=== Assignment ===
Gather every line in the records below that contains the word "percent" and copy each such line in full.

=== Recorded data ===

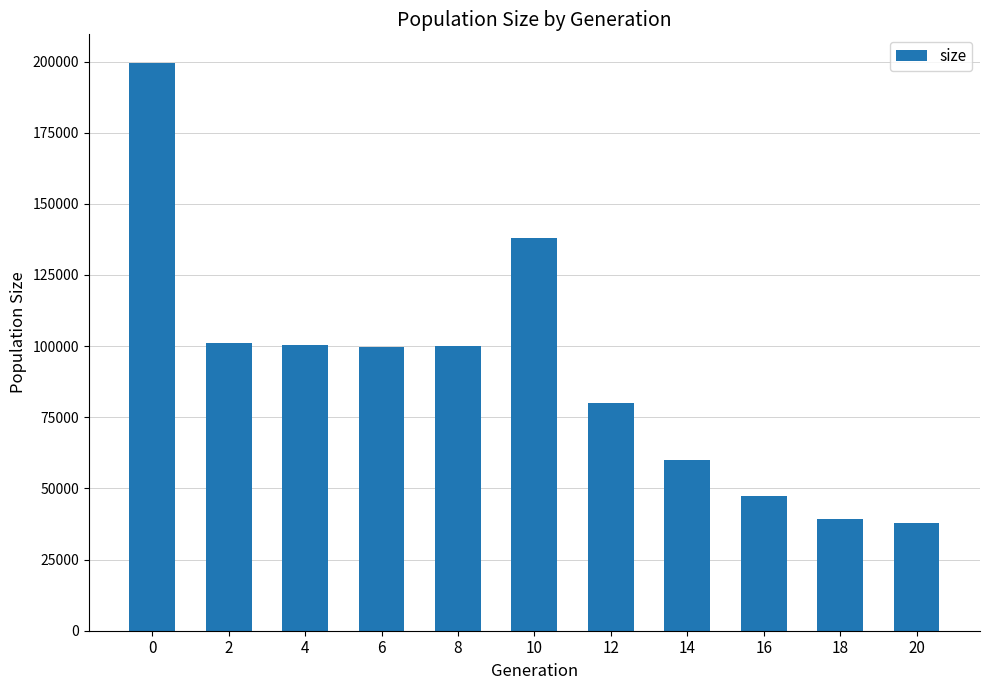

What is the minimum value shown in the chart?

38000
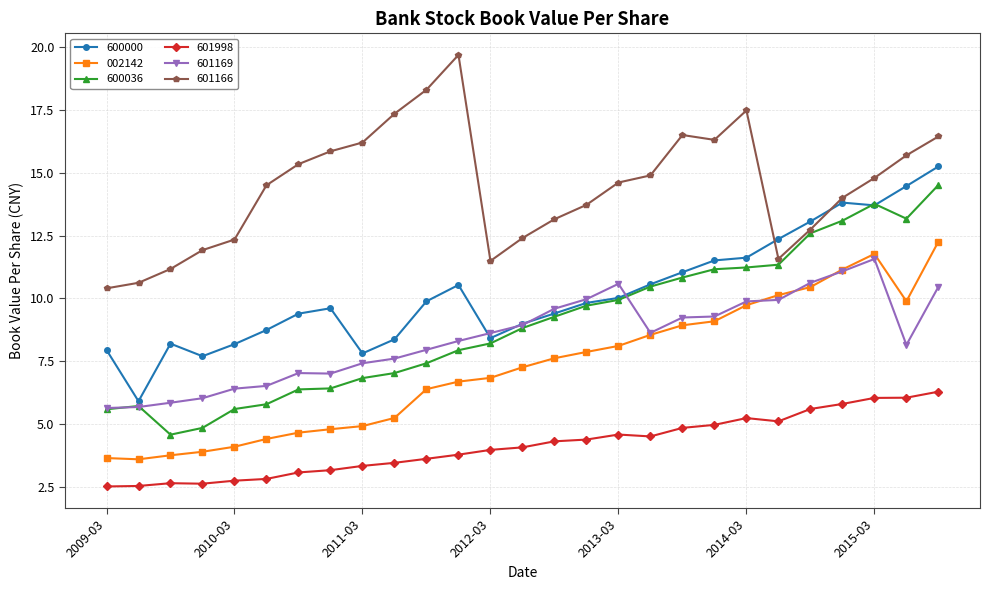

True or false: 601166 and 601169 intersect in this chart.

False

---

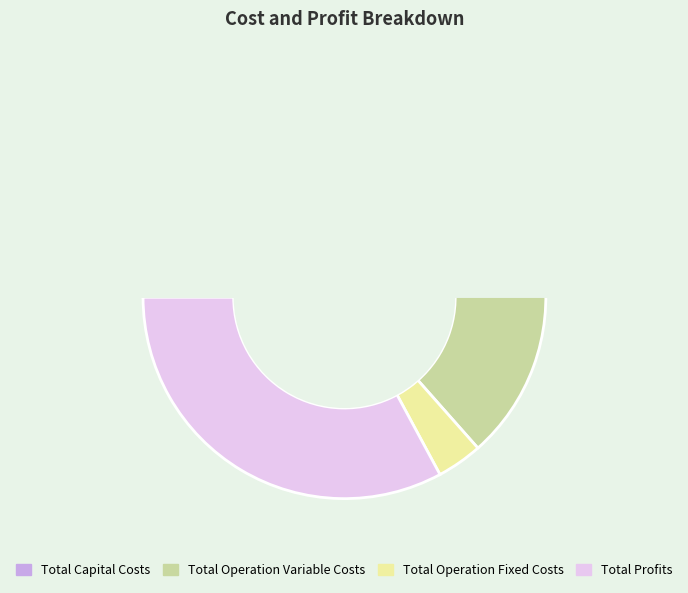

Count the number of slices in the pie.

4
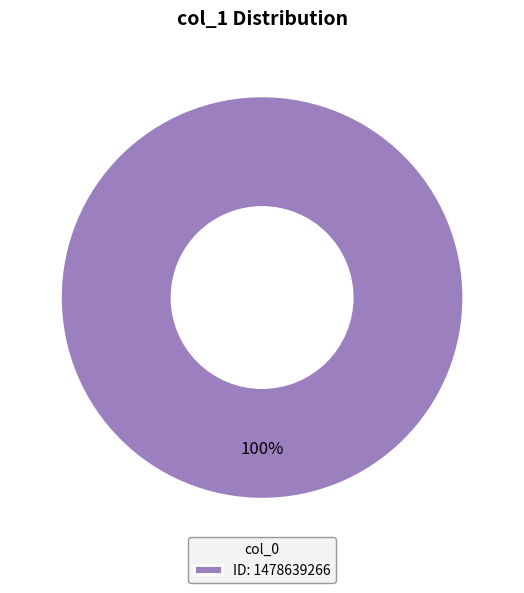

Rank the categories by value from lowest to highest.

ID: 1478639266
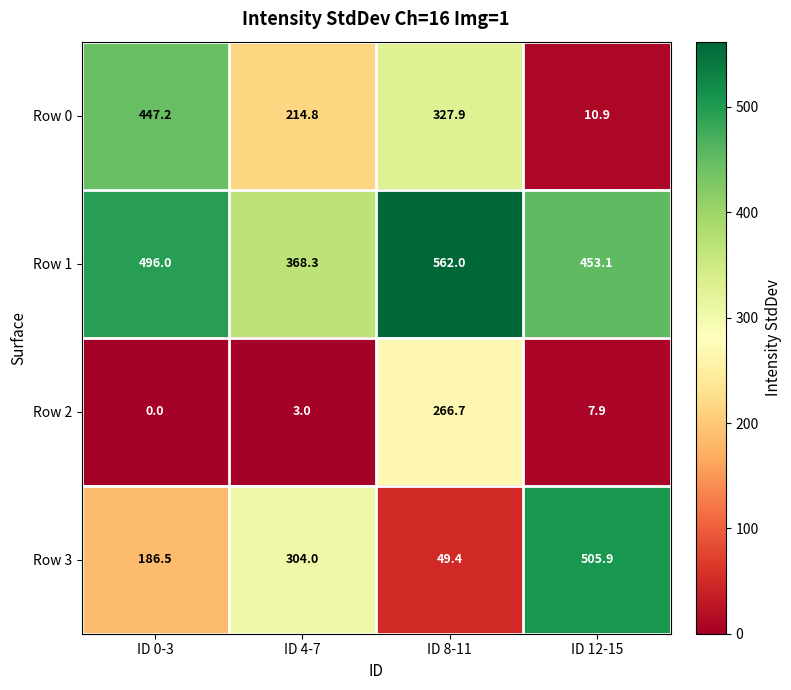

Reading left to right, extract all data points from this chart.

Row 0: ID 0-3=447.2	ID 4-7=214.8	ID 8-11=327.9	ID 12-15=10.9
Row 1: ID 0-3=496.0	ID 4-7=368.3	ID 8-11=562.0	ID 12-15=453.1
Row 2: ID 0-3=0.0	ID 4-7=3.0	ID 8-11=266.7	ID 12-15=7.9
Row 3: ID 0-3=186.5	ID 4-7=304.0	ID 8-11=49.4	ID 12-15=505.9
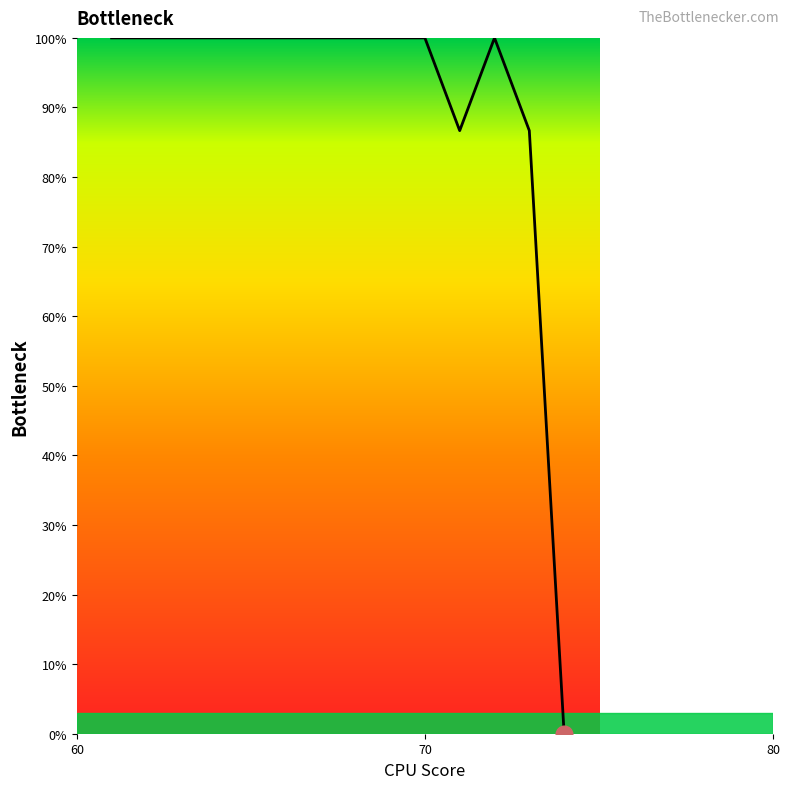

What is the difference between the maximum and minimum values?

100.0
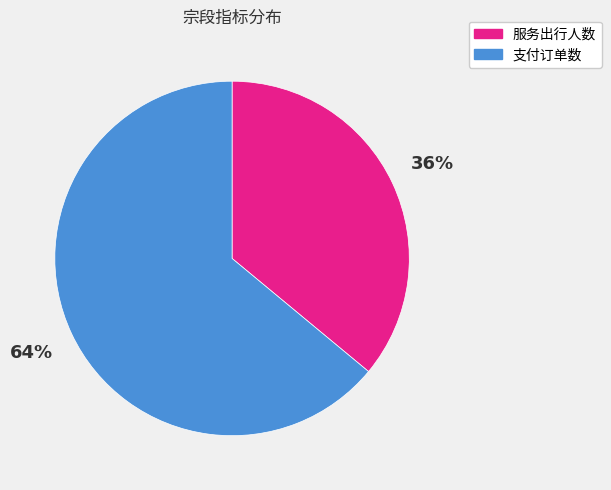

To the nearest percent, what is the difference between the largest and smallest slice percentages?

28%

...

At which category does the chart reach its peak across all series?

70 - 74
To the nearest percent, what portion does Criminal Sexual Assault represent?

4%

=== Expected answer ===
To the nearest percent, what is the difference between the largest and smallest slice percentages?
To the nearest percent, what portion does Criminal Sexual Assault represent?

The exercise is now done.